# [Required work]
Reproduce every line of the material below, but drop the pictures.

# [Collected data]
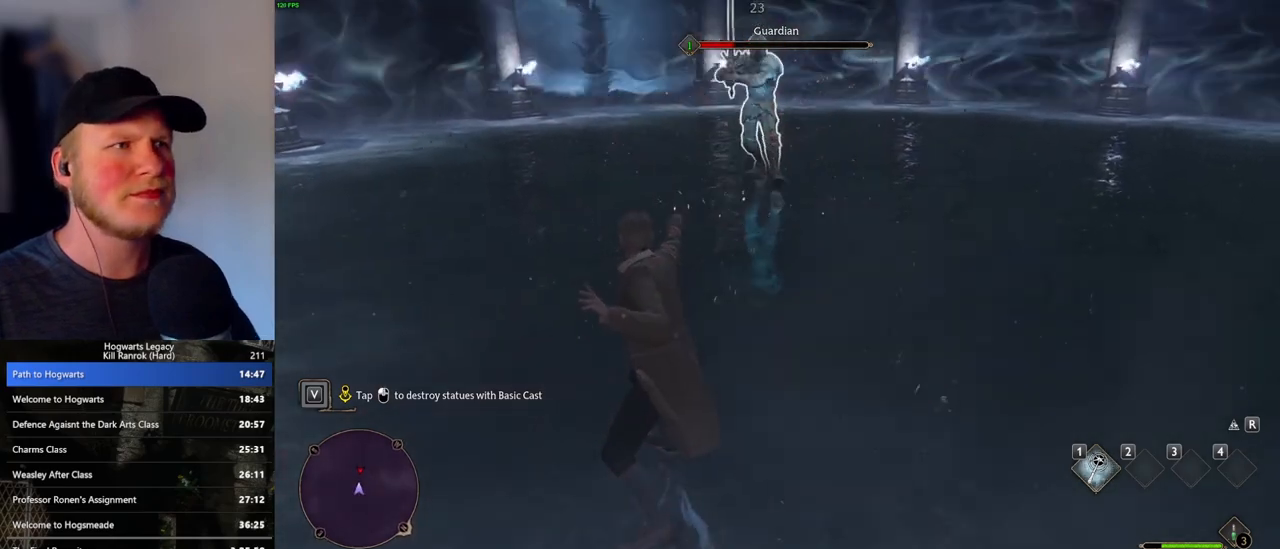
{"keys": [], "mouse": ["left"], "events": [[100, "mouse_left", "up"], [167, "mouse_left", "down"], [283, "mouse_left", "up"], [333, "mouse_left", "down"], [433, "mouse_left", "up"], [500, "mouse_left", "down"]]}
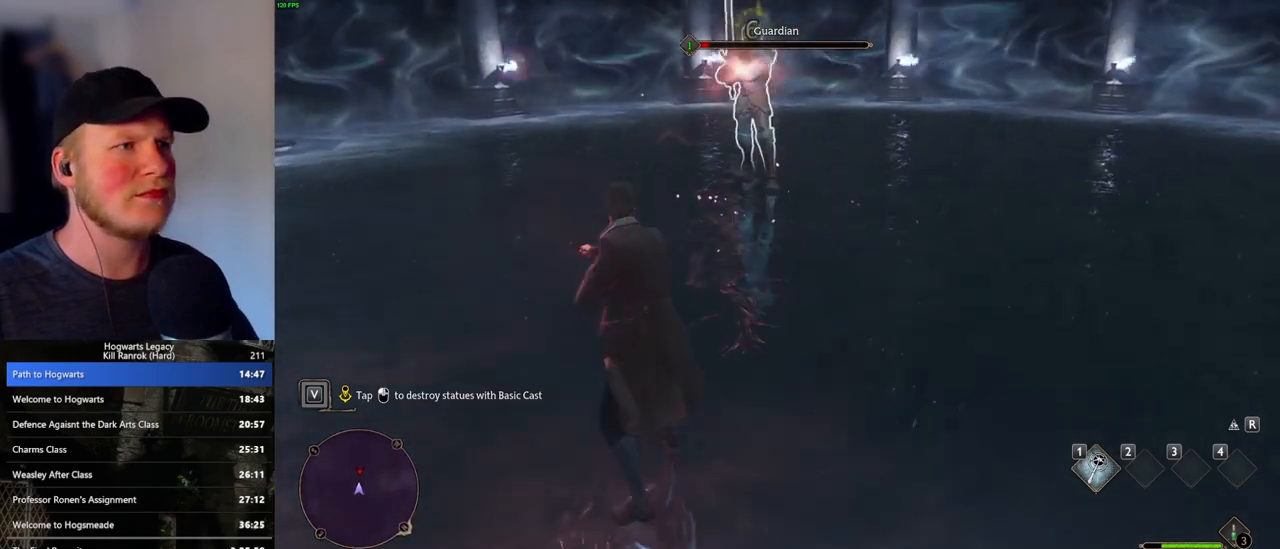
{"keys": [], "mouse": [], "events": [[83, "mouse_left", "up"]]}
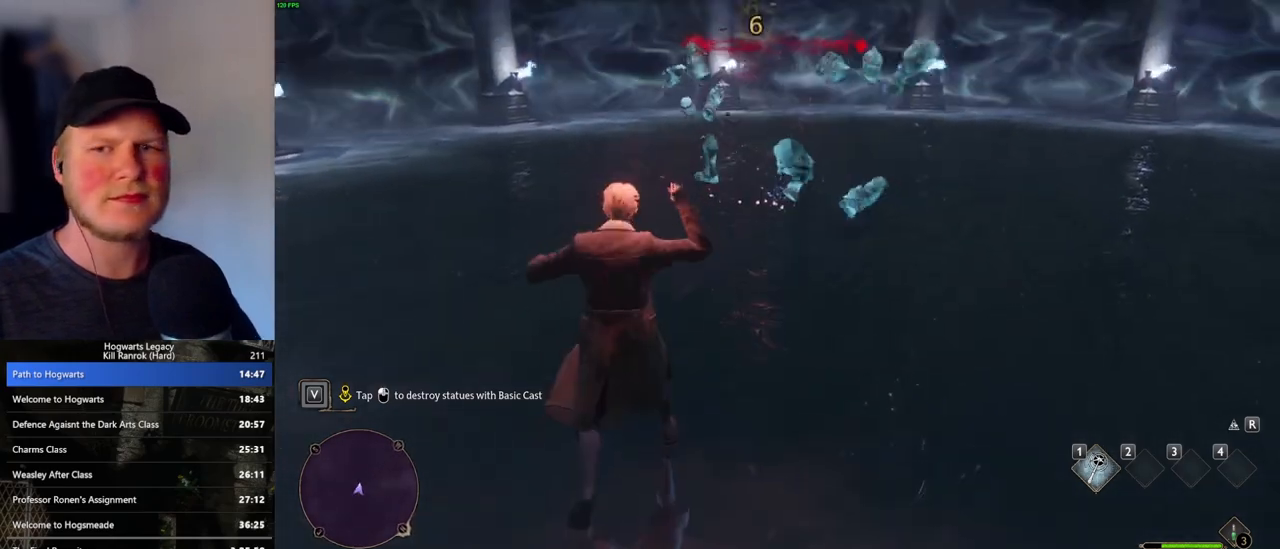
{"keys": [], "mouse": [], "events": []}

# [Reply to the exercise]
{"keys": [], "mouse": ["left"], "events": [[100, "mouse_left", "up"], [167, "mouse_left", "down"], [283, "mouse_left", "up"], [333, "mouse_left", "down"], [433, "mouse_left", "up"], [500, "mouse_left", "down"]]}
{"keys": [], "mouse": [], "events": [[83, "mouse_left", "up"]]}
{"keys": [], "mouse": [], "events": []}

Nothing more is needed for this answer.